Et si… Marlowe n’était pas mort à 29 ans ?
Le 30 mai 1593 meurt un jeune dramaturge dans la fleur de l’âge. Il laisse derrière lui six pièces de théâtre. Ainsi qu’un voile de mystère entourant sa vie et sa mort.
Shakespeare naît la même année que Marlowe, en 1564. Mais il lui survivra 23 ans. Et c’est donc le fondateur du Globe Theater que les étudiants de la terre entière lisent (douloureusement) depuis près de 400 ans. C’est donc lui que l’on considère comme un génie intemporel, au même titre qu’un Homère ou un Einstein.
Mais si Marlowe avait vécu aussi longtemps que Shakespeare, c’est-à-dire jusqu’à 52 ans, que nous aurait-il laissé ? Aurait-il surpassé l’auteur de Hamlet ?

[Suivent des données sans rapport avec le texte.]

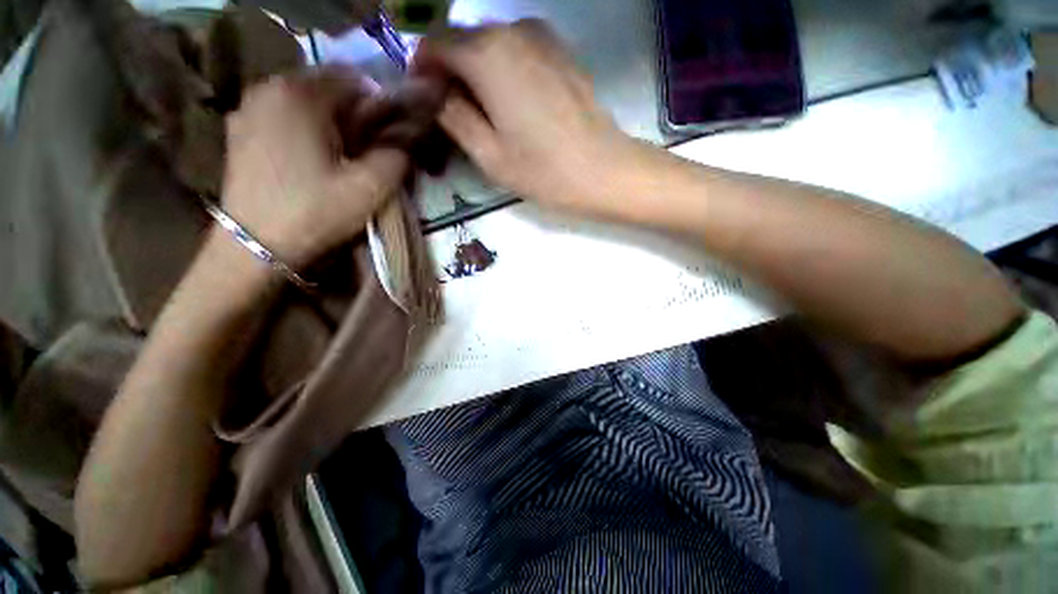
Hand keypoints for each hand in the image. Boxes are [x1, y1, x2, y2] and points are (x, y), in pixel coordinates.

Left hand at [221, 68, 407, 268]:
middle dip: (353, 115)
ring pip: (305, 102)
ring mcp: (248, 107)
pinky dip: (303, 129)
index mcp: (301, 94)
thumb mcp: (371, 188)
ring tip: (338, 158)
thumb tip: (405, 138)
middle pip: (327, 88)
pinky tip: (309, 160)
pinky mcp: (239, 129)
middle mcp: (269, 87)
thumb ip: (396, 155)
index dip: (379, 107)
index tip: (386, 139)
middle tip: (364, 152)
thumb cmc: (316, 212)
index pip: (355, 79)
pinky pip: (283, 115)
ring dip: (329, 123)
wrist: (256, 245)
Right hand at [414, 20, 633, 215]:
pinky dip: (502, 69)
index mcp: (487, 55)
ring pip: (490, 44)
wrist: (603, 170)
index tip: (425, 102)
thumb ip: (454, 117)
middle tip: (452, 113)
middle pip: (463, 41)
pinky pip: (516, 50)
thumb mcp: (489, 155)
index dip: (422, 71)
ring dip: (476, 71)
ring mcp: (541, 36)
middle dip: (449, 71)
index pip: (434, 44)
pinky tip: (511, 103)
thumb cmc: (544, 170)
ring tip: (483, 113)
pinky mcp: (560, 51)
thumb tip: (435, 94)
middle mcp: (512, 31)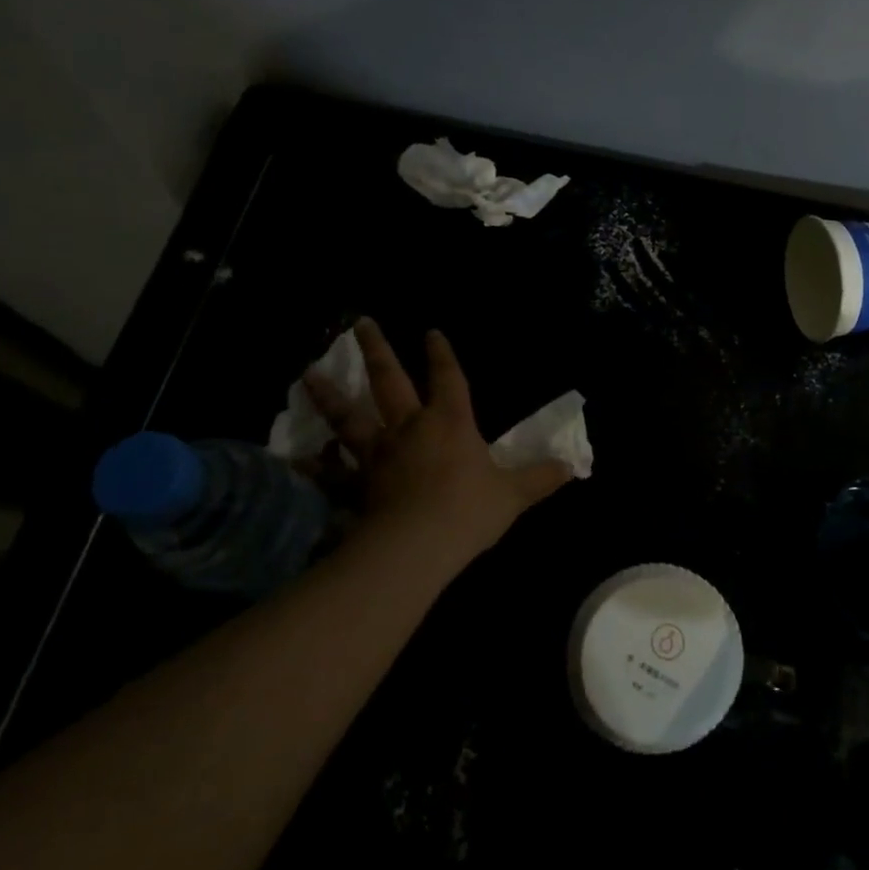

À son époque, la renommée du jeune Christopher dépassait celle de son contemporain William. Et bien avant Goethe, un autre génie universel, c’est lui qui donna ses lettres de noblesse à un certain Faust.
Il fut aussi un des premiers athées à se revendiquer comme tel… ce qui a peut-être joué dans sa tragique mort.
On raconte en effet qu’il rendit son dernier souffle suite à une bagarre qui survint à la sortie d’une taverne. Mais peut-on croire une telle version quand l’on sait qu’il fut aussi un espion (peut-être cela explique-t-il pourquoi Conrad était autant fasciné par lui et a même donné son nom au personnage qui est à la recherche de Kurtz dans Cœur des ténèbres ! N’oublions pas aussi que Conrad a écrit un roman qui s’intitule L’agent secret) ? Ce qui est certain, c’est qu’il cultivait volontairement le secret, sans doute pour se prévenir des attaques liées à son athéisme féroce (il faisait partie du même cercle intellectuel que Walter Raleigh). Il devait d’autant plus le cacher puisqu’à l’époque (mais les choses ont-elles tant changé aujourd’hui ?) l’Etat exerçait une censure sévère sur les œuvres publiées, et afin de pouvoir passer au travers des filets, il se devait de faire profil bas. Larvatus prodeo.
Marlowe vivait à une de ces époques où, si l’on croyait en l’astrologie, on pourrait penser, les étoiles s’alignent parfaitement pour faire naître une concentration de grands esprits en un même lieu. Il était contemporain de Thomas Kyd, de Thomas Harriot, de Sir Walter Raleigh, de Webster, d’Elizabeth 1ère et, bien entendu de Shakespeare. On peut comparer cette époque à l’Italie de la renaissance qui voyait Michel-Ange, Raphael et Léonard de Vinci se côtoyer (à ne pas confondre avec des tortues du même nom qui aiment la Domino’s pizza !) ou encore l’Allemagne du début 19ème avec Schiller, Goethe, Hegel, Schopenhauer.
Un autre des traits qui le définissait c’est qu’il était, à l’instar de la plupart des grands esprits, homosexuels. Ainsi, on ne peut pas, quand on songe à sa rivalité tant intellectuelle qu’humaine avec Shakespeare, ne pas penser à celle opposant Michel-Ange à Léonard de Vinci. Marlowe comme Michel-Ange étaient animés par l’Ethos, alors que Shakespeare et de Vinci étaient davantage mués par le Logos.
Le caractère d’un homme, nous dit le philosophe d’Ephèse, c’est son destin. Et Marlowe a vécu et est mort selon son caractère.